> [WHAT THE TASK REQUIRES]
Take the entries below and retype them word for word, excluding the images.

> [DATA FOR ANALYSIS]
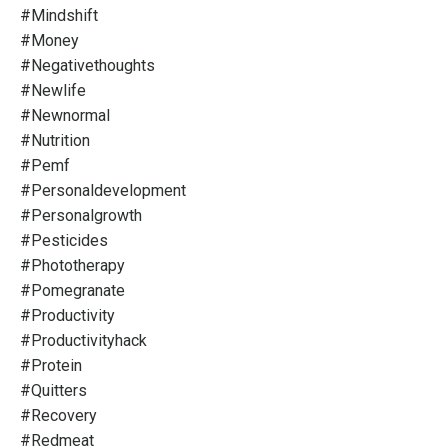
#mindshift
#money
#negativethoughts
#newlife
#newnormal
#nutrition
#pemf
#personaldevelopment
#personalgrowth
#pesticides
#phototherapy
#pomegranate
#productivity
#productivityhack
#protein
#quitters
#recovery
#redmeat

> [SOLUTION TO THIS PROBLEM]
#mindshift
#money
#negativethoughts
#newlife
#newnormal
#nutrition
#pemf
#personaldevelopment
#personalgrowth
#pesticides
#phototherapy
#pomegranate
#productivity
#productivityhack
#protein
#quitters
#recovery
#redmeat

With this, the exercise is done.